But the results of a controversial National Endowment for the Arts (NEA) survey, which were released last month, show a decline in attendance at jazz concerts over the past six years.

According to the NEA's Survey of Public Participation in the Arts, 10.8 percent of adult Americans attended at least one jazz concert in 2002, but only 7.8 percent did so last year. The median age of adults attending jazz concerts went up, from 29 in 1982 and 42 in 2002, to 46 last year. The survey also indicates a similar decline in attendance for classical music, opera, ballet and nonmusical plays.

"The audience for classical music has dwindled, but that's not an argument against the music," said Marsalis, 47, who has won Grammy Awards for both his jazz and classical recordings. "When I see surveys that people have stopped reading, does that mean reading is no longer important? Education is the main thing."

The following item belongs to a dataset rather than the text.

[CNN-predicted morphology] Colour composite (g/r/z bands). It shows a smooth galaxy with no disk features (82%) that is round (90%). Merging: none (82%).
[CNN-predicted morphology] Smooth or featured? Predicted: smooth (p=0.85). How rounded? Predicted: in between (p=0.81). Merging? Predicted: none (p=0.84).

Some music industry veterans have reacted to the NEA survey's results as proof that jazz is in dire commercial straits. Others dismiss the results as contradictory to broad anecdotal evidence and blame the survey's murky wording and failure to define jazz, a diverse music that has long transcended easy categorization.

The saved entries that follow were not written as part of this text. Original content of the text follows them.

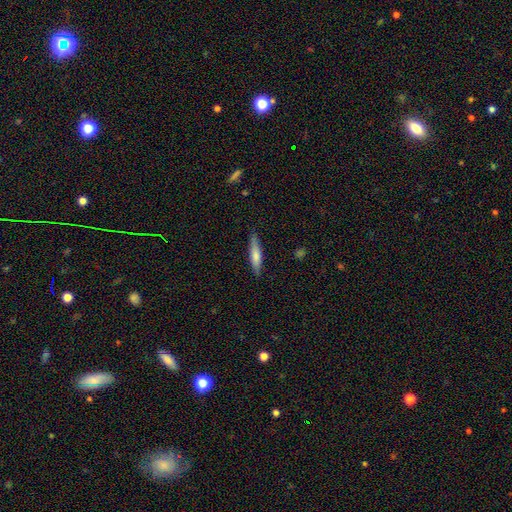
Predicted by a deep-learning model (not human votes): Q: Smooth or featured?
A: smooth (64%); runner-up: featured or disk (31%)
Q: How rounded?
A: cigar-shaped (86%); runner-up: in between (13%)
Q: Merging?
A: none (86%); runner-up: minor disturbance (11%)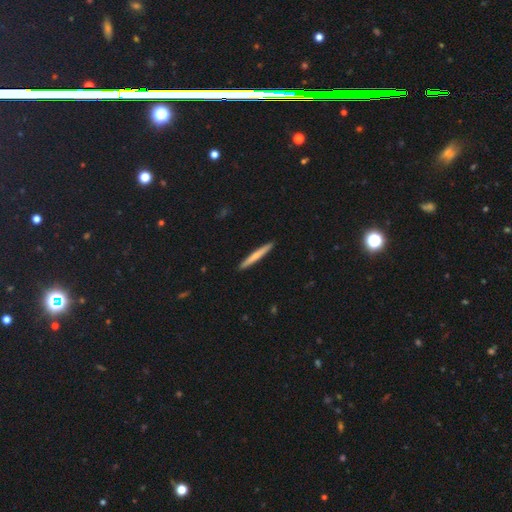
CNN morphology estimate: smooth-or-featured: smooth: 58% | featured or disk: 37% | star or artifact: 5%
  how-rounded: cigar-shaped: 96% | in between: 2% | round: 1%
  merging: none: 92% | minor disturbance: 5% | major disturbance: 1% | merger: 1%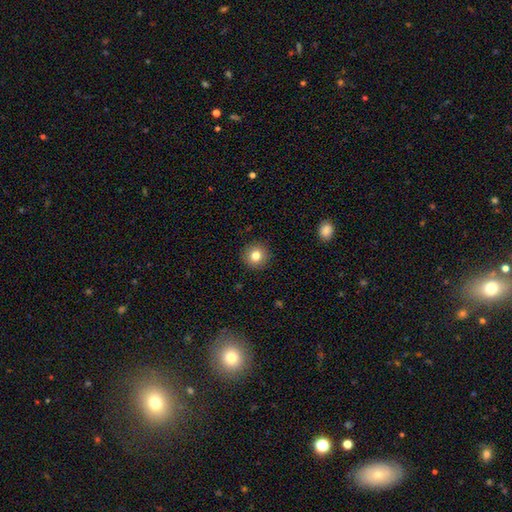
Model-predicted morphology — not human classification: type=smooth (81%); roundness=round (94%); merging=none (92%).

"If George Gershwin couldn't define jazz, I don't think the NEA can," said acclaimed cutting-edge musician George Lewis, 57, the head of the Center for Jazz Studies at Columbia University.

"In the 1960s, people were talking about how jazz 'needed to reach the youth.' Well, jazz has had a youth strategy going for as long as I can remember. In Europe, they treat jazz like health care — you have to have it. That's not the case here."

For more than 50 years, American jazz artists have been accorded greater respect — and drawn larger and more appreciative audiences — abroad than here in their homeland. Yet, at a time when the national recession in this country is battering all of the arts, there is evidence jazz is making inroads with younger listeners.

Witness the debut of a well-attended jazz stage at last year's Bonnaroo rock festival and the popularity of jazz trios like The Bad Plus and Medeski, Martin & Wood on the jam-band circuit.

Then there's Rhode Island's Newport Jazz Festival, which celebrated its 55th anniversary last month. The landmark event was cause for concern, because festival founder George Wein's longtime corporate sponsor, JVC, pulled out following a financial crisis at Festival Network, the company that bought Wein's Festival Productions in 2007.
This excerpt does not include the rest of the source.